**WHAT THE TASK ASKS**. I need the number of lines in the data that contain the word "carcinoma", and nothing beyond it.

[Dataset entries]
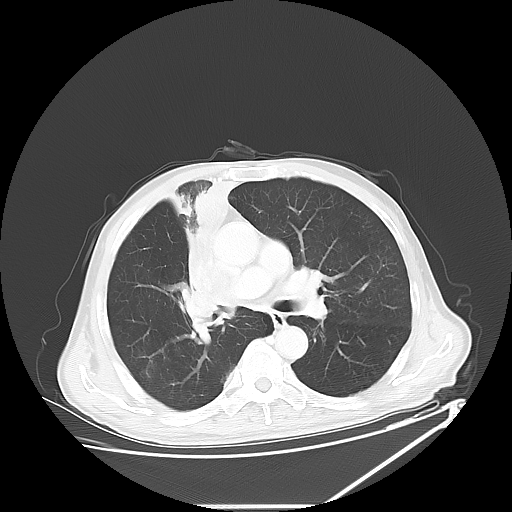
Chest CT, one axial slice. Slice 37 of 60 in the series (ordered by position). Reconstruction kernel LUNG. Lung window (W 1500 / L -600 HU). 5 mm slice thickness. 512 × 512 image matrix. Patient: male, 73 years. From the clinical record (not read from this slice): clinical TNM (as recorded): T2a N1 M0.
Annotated regions visible in this slice (bounding box drawn by a radiologist):
- lung tumour (recorded histology: squamous cell carcinoma): bounding box [x1, y1, x2, y2] px = [177, 178, 231, 339]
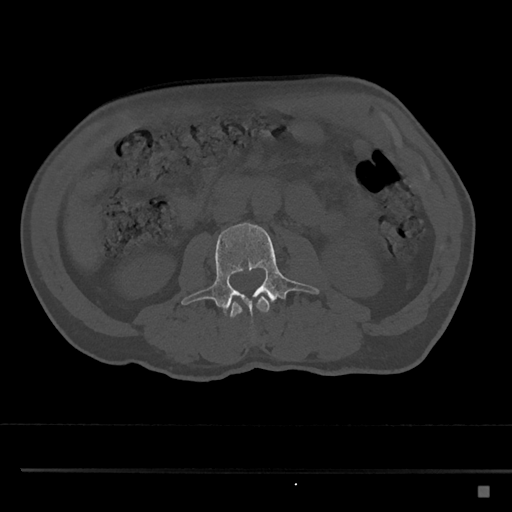
CT including the spine, one axial slice. Slice 708 of 797 in the series (ordered by position). Reconstruction kernel Br40s/3. 120 kVp. Bone window (W 1800 / L 400 HU). 0.5 mm slice thickness. 512 × 512 image matrix. Male patient, age 59 years. Case-level facts recorded for this patient, not image findings: primary cancer: prostate.
Structures marked on this image (semi-automatic segmentation, software-assisted and operator-edited):
- L2 vertebra: bounding box [x1, y1, x2, y2] px = [228, 296, 270, 318]
- L3 vertebra: [181, 222, 319, 334]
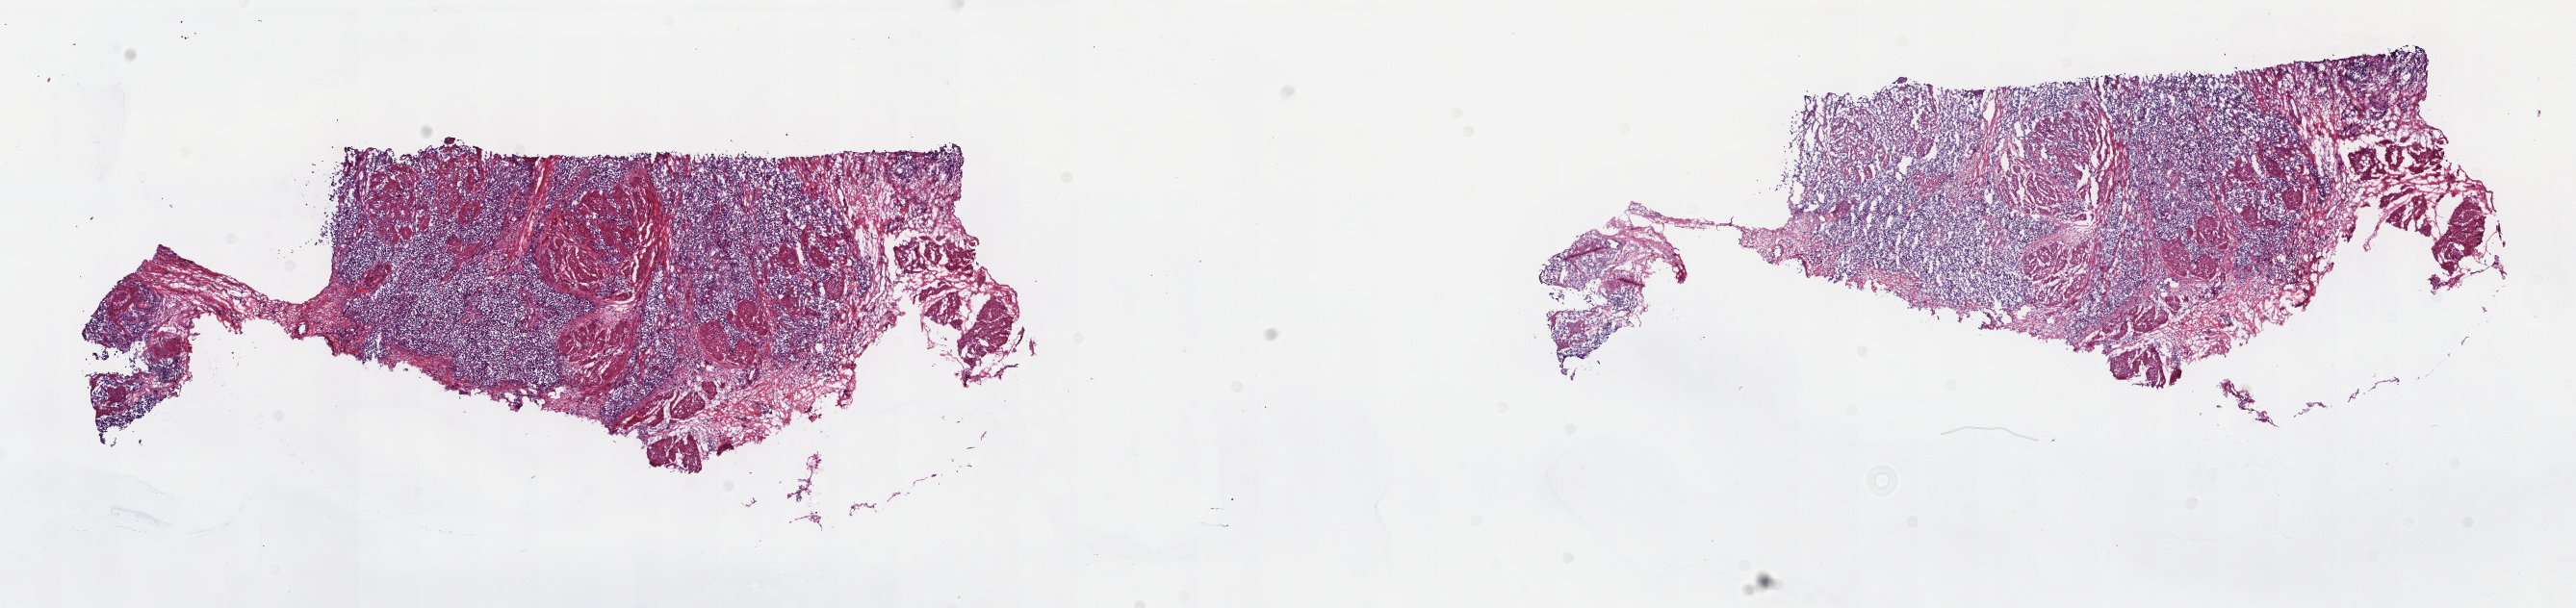
Digitized H&E-stained tissue section (whole slide), shown as a low-resolution overview of the whole scanned area (about 21.6 x 5.1 mm, slide scanned at 40x), frozen section from the top of the tissue portion, primary tumour sample from the bladder. Patient: female, age at initial diagnosis 67 years. Histologic grade: high grade. Slide review estimates, as recorded: tumour cells 100%, tumour nuclei 75%, normal cells 0%, stromal cells 0%, necrosis 0%. Inflammatory infiltration, as recorded: lymphocyte infiltration 2%, monocyte infiltration 0%, neutrophil infiltration 0%.
Histologic diagnosis: Transitional cell carcinoma. AJCC pathologic stage: II (6th edition).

**ANSWER SECTION**. 2